[Document passage Boundary: Start]

The ultimate compressive load for an axially loaded short column is determined on the following assumption

a) The maximum compressive strain in concrete is 0.002
b) Strain in concrete is equal to strain in steel
c) Stress-strain relation for steel is the same in compression or tension

For an absolutely axially loaded short column, at ultimate stage, the ultimate compressive load is resisted partly by concrete and partly by steel. Thus, at ultimate stage,

Ultimate load = Pu = Puc + Pus

Where,

• Puc = Ultimate load on concrete = 0.45 fck Ac
• Pus = Ultimate load on steel = 0.75 fy Asc
• Ac = Area of concrete
• Asc = Area of longitudinal steel

After putting the value of Puc and Pus in the above equation

Pu = 0.45 fck Ac + 0.75 fy Asc

This relation is applicable for the ideal condition of axial loading. In the practical conditions, the loading is never absolutely axial and there will always be some eccentricity which cannot be avoided. Hence we may consider the possibility of a minimum eccentricity of 0.05 times the lateral dimension and assume an 11% reduction in the ultimate strength of the column.

After 11% reduction we can write as,

Pu = 0.40 fck Ac + 0.67 fy Asc

Assume, Ag = Gross sectional area of the column

Therefore, Ag = Ac + Asc

Now,

Pu = 0.40 fck (Ag – Asc) + 0.67 fyAsc [ Note, Ag = Ac + Asc So, Ac = Ag – Asc].

Or, Pu = 0.40 fck Ag – 0.40 fck Asc + 0.67 fy Asc ……………….(a)

Or, Pu = 0.40 fck Ag + (0.67 fy – 0.40 fck) Asc

If ‘p’ = percentage of steel provided = $\frac{A_{sc}}{A_{g}}\times 100$

Or, Asc = $\frac{p}{100}\times A_{g}$

After putting the value of Asc in the equation (a)

Pu = 0.40 fck Ag – 0.40 fck $\frac{p}{100}\times A_{g}$ + 0.67 fy $\frac{p}{100}\times A_{g}$

Or, Pu = 0.40 fck (Ag $\frac{p}{100}\times A_{g}$) + 0.67 fy $\frac{p}{100}\times A_{g}$

Or, Pu/Ag = 0.40 fck + $\frac{p}{100}$ (0.67 fy – 0.40 fck)

[Document passage Boundary: End]
[Raw data Boundary: Start]

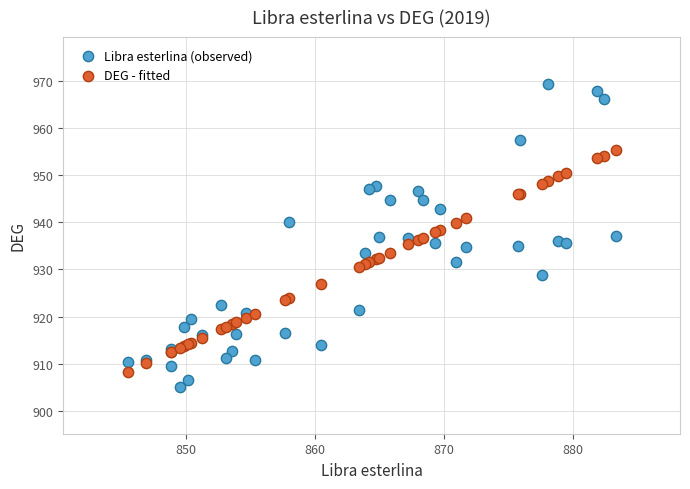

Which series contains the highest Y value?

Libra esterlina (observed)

[Raw data Boundary: End]
[Raw data Boundary: Start]

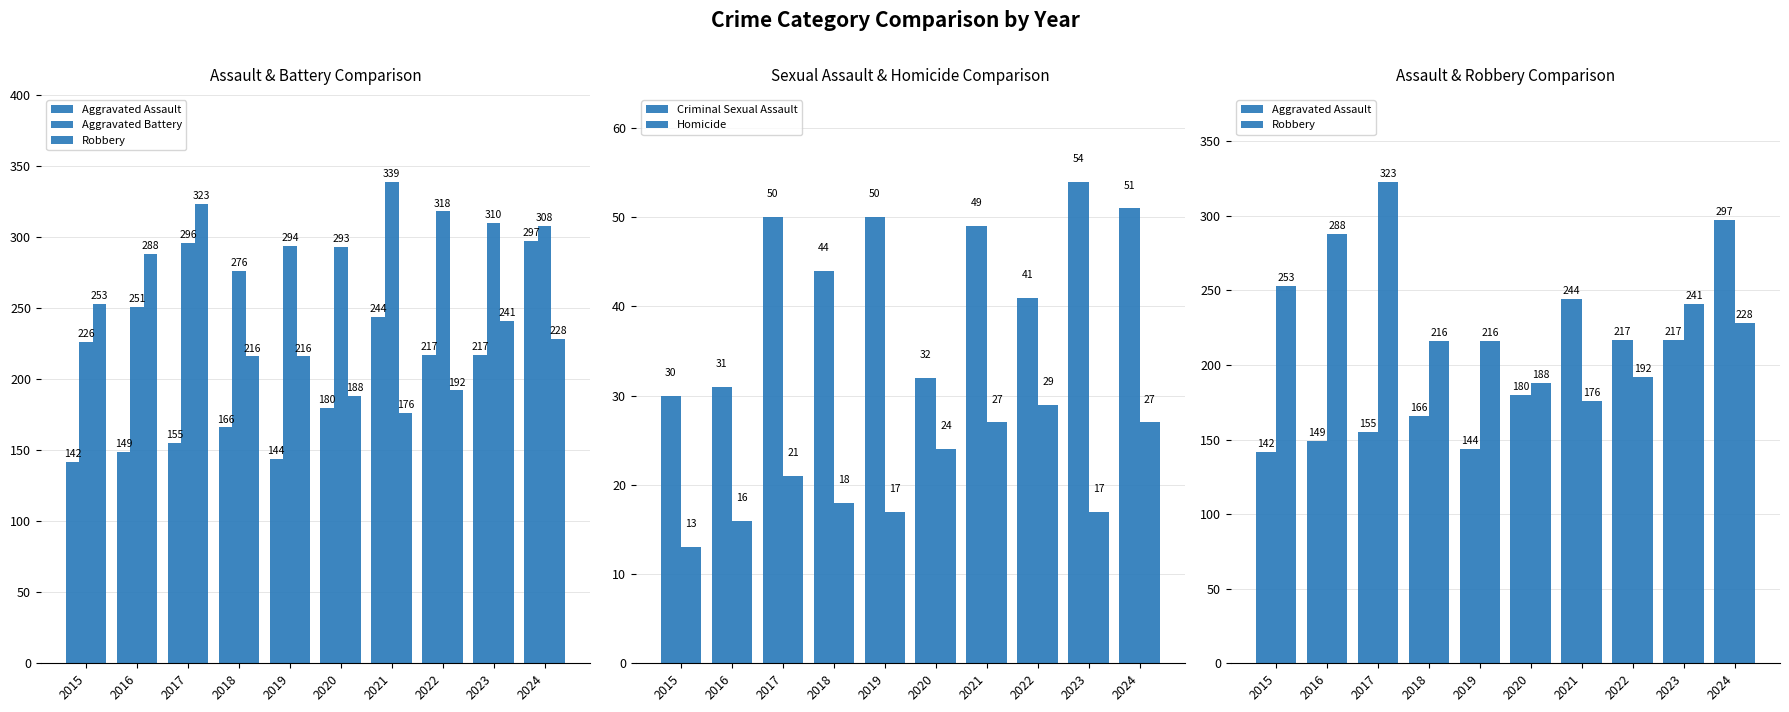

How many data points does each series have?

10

[Raw data Boundary: End]

#### [Directions]
- a) In the short column passage, what minimum eccentricity is assumed for practical loading conditions?
- b) Reproduce word for word the part of the short column passage that opens with the words containing "Or, Pu = 0.40 fck Ag +" and closes with "the equation (a)".

#### [Results of the tasks]
- a) A minimum eccentricity of 0.05 times the lateral dimension.

- b)
Or, Pu = 0.40 fck Ag + (0.67 fy – 0.40 fck) Asc

If ‘p’ = percentage of steel provided = $\frac{A_{sc}}{A_{g}}\times 100$

Or, Asc = $\frac{p}{100}\times A_{g}$

After putting the value of Asc in the equation (a)